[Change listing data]
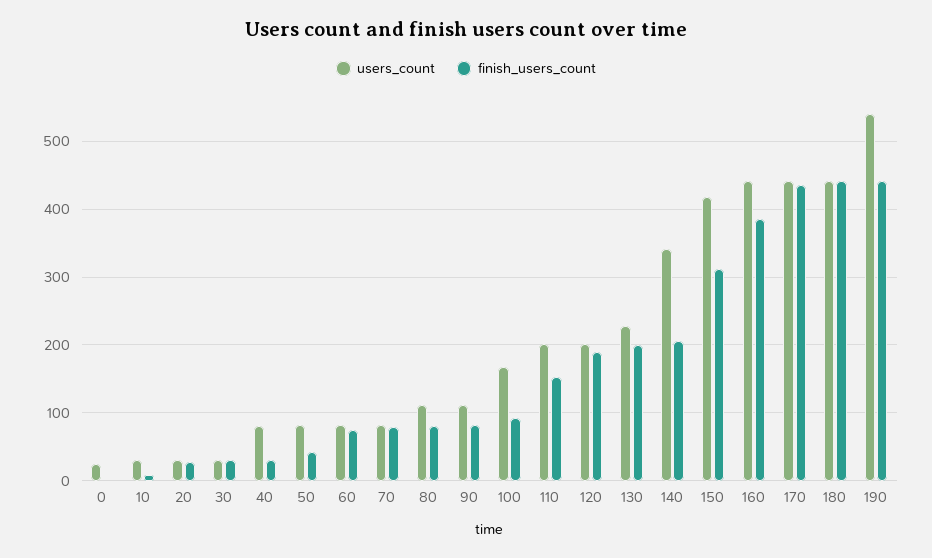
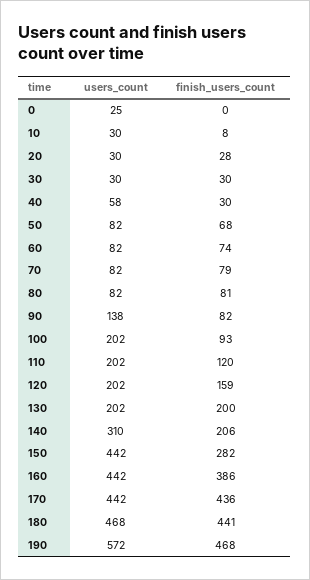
  {
    "users_count": {
      "0": 25,
      "10": 30,
      "20": 30,
      "30": 30,
-     "40": 80,
+     "40": 58,
      "50": 82,
      "60": 82,
      "70": 82,
-     "80": 110,
+     "80": 82,
-     "90": 110,
+     "90": 138,
-     "100": 170,
+     "100": 202,
      "110": 202,
      "120": 202,
-     "130": 230,
+     "130": 202,
-     "140": 340,
+     "140": 310,
-     "150": 420,
+     "150": 442,
      "160": 442,
      "170": 442,
-     "180": 440,
+     "180": 468,
-     "190": 540
+     "190": 572
    },
    "finish_users_count": {
      "0": 0,
      "10": 8,
      "20": 28,
      "30": 30,
      "40": 30,
-     "50": 40,
+     "50": 68,
      "60": 74,
      "70": 79,
      "80": 81,
      "90": 82,
      "100": 93,
-     "110": 150,
+     "110": 120,
-     "120": 190,
+     "120": 159,
      "130": 200,
      "140": 206,
-     "150": 310,
+     "150": 282,
      "160": 386,
      "170": 436,
      "180": 441,
-     "190": 440
+     "190": 468
    }
  }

◆ Work instruction: A faithful reproduction of every entry, with no pictures, is the expected answer.

◆ Exercise solution:
  {
    "users_count": {
      "0": 25,
      "10": 30,
      "20": 30,
      "30": 30,
-     "40": 80,
+     "40": 58,
      "50": 82,
      "60": 82,
      "70": 82,
-     "80": 110,
+     "80": 82,
-     "90": 110,
+     "90": 138,
-     "100": 170,
+     "100": 202,
      "110": 202,
      "120": 202,
-     "130": 230,
+     "130": 202,
-     "140": 340,
+     "140": 310,
-     "150": 420,
+     "150": 442,
      "160": 442,
      "170": 442,
-     "180": 440,
+     "180": 468,
-     "190": 540
+     "190": 572
    },
    "finish_users_count": {
      "0": 0,
      "10": 8,
      "20": 28,
      "30": 30,
      "40": 30,
-     "50": 40,
+     "50": 68,
      "60": 74,
      "70": 79,
      "80": 81,
      "90": 82,
      "100": 93,
-     "110": 150,
+     "110": 120,
-     "120": 190,
+     "120": 159,
      "130": 200,
      "140": 206,
-     "150": 310,
+     "150": 282,
      "160": 386,
      "170": 436,
      "180": 441,
-     "190": 440
+     "190": 468
    }
  }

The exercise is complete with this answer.